The Whym logo may be worth a word or two. Here it is:

Whym logo

Whym logo

As you can see, it’s symmetric under 180 degree rotations, thanks to the stylized lettering. The doors to the two bathrooms both have the w and the m on them, one below the other, a momentarily confusing way of announcing that each can be used by both sexes. Since the w doesn’t look like a real w, it does take a moment to sort out what is being communicated.

A large portion of the dinner conversation was taken up with a discussion of the presidential election, my cousin giving reasoned arguments to my nephew that I seemed unable to give without getting emotional. My nephew had already voted, from France before the trip, so changing his mind on anything would have no effect on his vote, but we did want to broaden his understanding of US politics.

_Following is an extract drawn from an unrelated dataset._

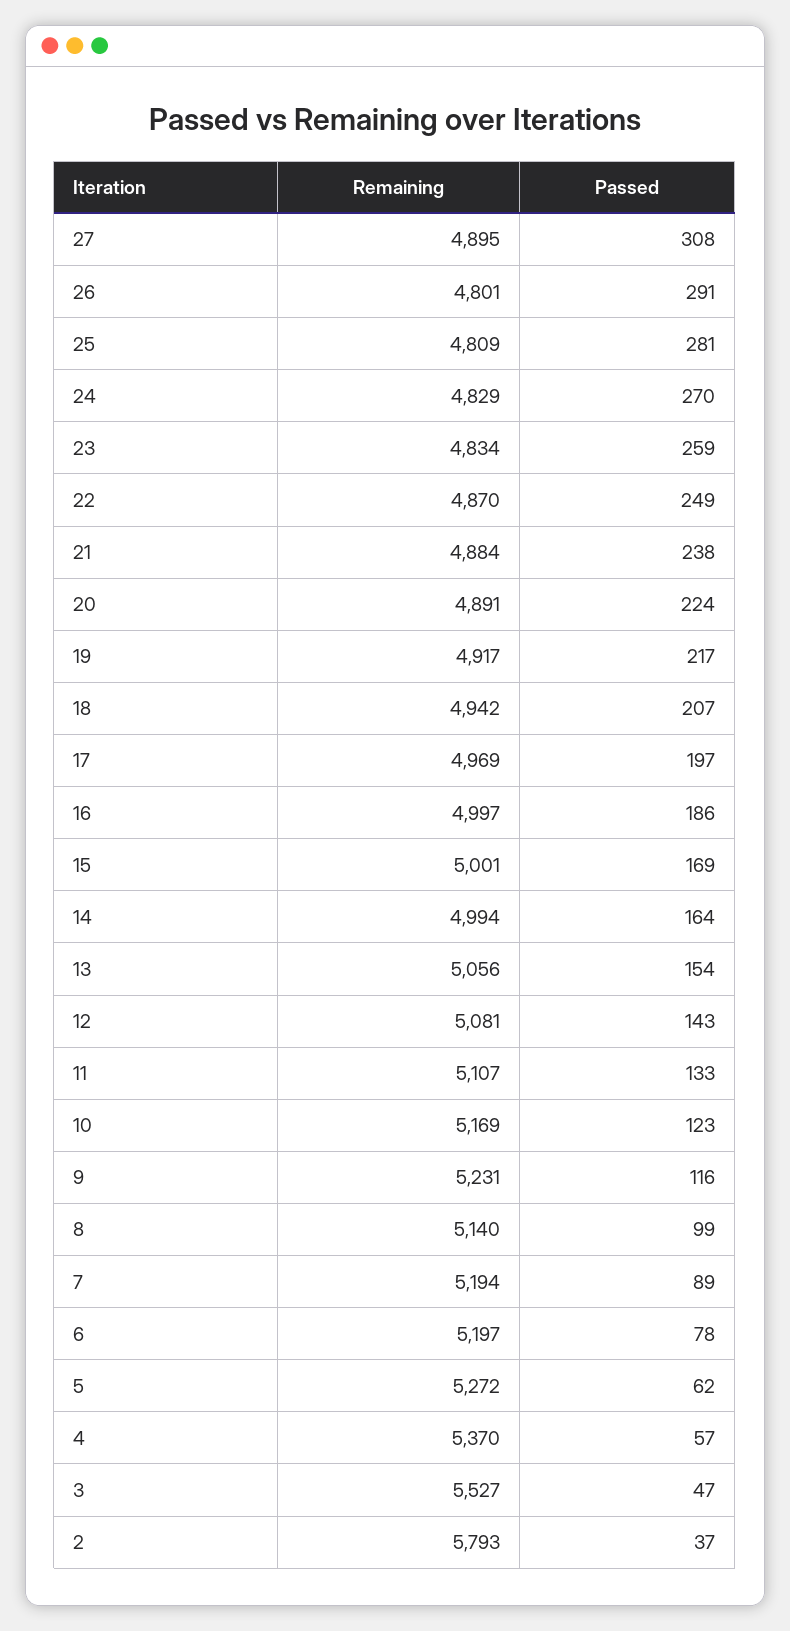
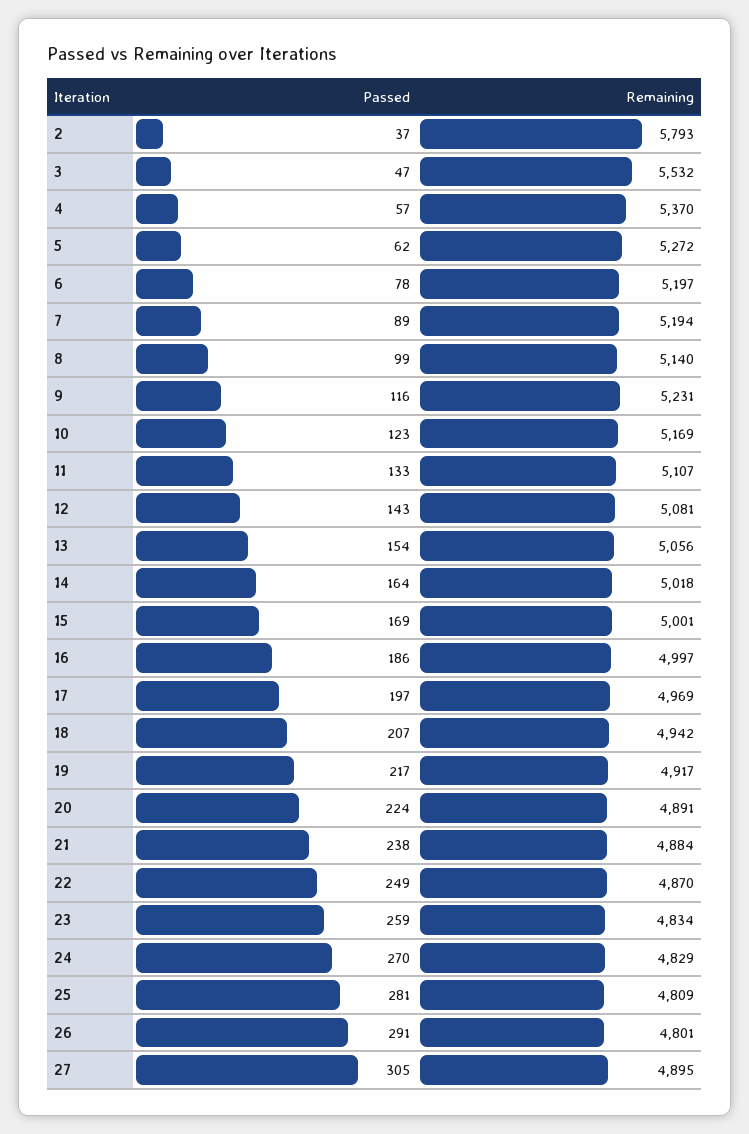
Passed, 27: 308 -> 305
Remaining, 14: 4994 -> 5018
Remaining, 3: 5527 -> 5532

We walked over to Columbus Circle, parted from my cousins, and took a taxi back up to the hotel. By the time I thought to check on the 5th game of the World Series, just after 11:00 PM, I discovered that there was a rain delay. I went to bed not knowing the game was stopped for a day or two, but when the heavy rains awoke me a couple of hours later, I was able to pretty well guess that those same rains, down in Philadelphia, must have made continued play impossible.

Tuesday: my final partial day in the city. Final breakfast downstairs, pack up, check out, leave the suitcase at the hotel, head down to lunch with my mother, where we meet my sister and family, coming from the Frick Collection. Lunch is at noon at Sant Ambroeus, on Madison Avenue between 77th and 78th. And what a great lunch it was. And what a beautiful restaurant. In front is a coffee bar area to the right and a counter to the left with a gelato section, then a pre-made fancy sandwich section, then a dessert section. Once one gets past all that, one reaches the dining room, gorgeously decorated. We have the booth straight back. The on-line menu is pretty close to the one we have. I order the Tagliatelle alla Bolognese — tagliatelle in a light veal ragout. It might just be the best dish I have had in my 5 restaurant meals in the city. Highly recommended.

I say goodbye to my sister and her family, head over to my mother’s apartment for just a few minutes, say goodbye, go back to the Wales for my suitcase, and get a taxi to JFK. Traffic is light, even on the Van Wyck, so I’m at the American terminal way ahead of time. But unlike in my trip east, no first class upgrade is available. I have over 2 hours to kill, and then a crowded flight home, surrounded by sleepers, presumably continuing on after taking flights into JFK from Europe. The couple in front of me gets their seats back the moment the plane takes off and keep them that way. I can barely see my tray. I can’t hold a book up So I watch Kit Kittridge: An American Girl, listen to music, keep occupied, and eventually we’re landing in Seattle. There’s much more I could say about the odd behaviors of various passengers, one crazy guy in particular, but I will leave it at that. The trip is over.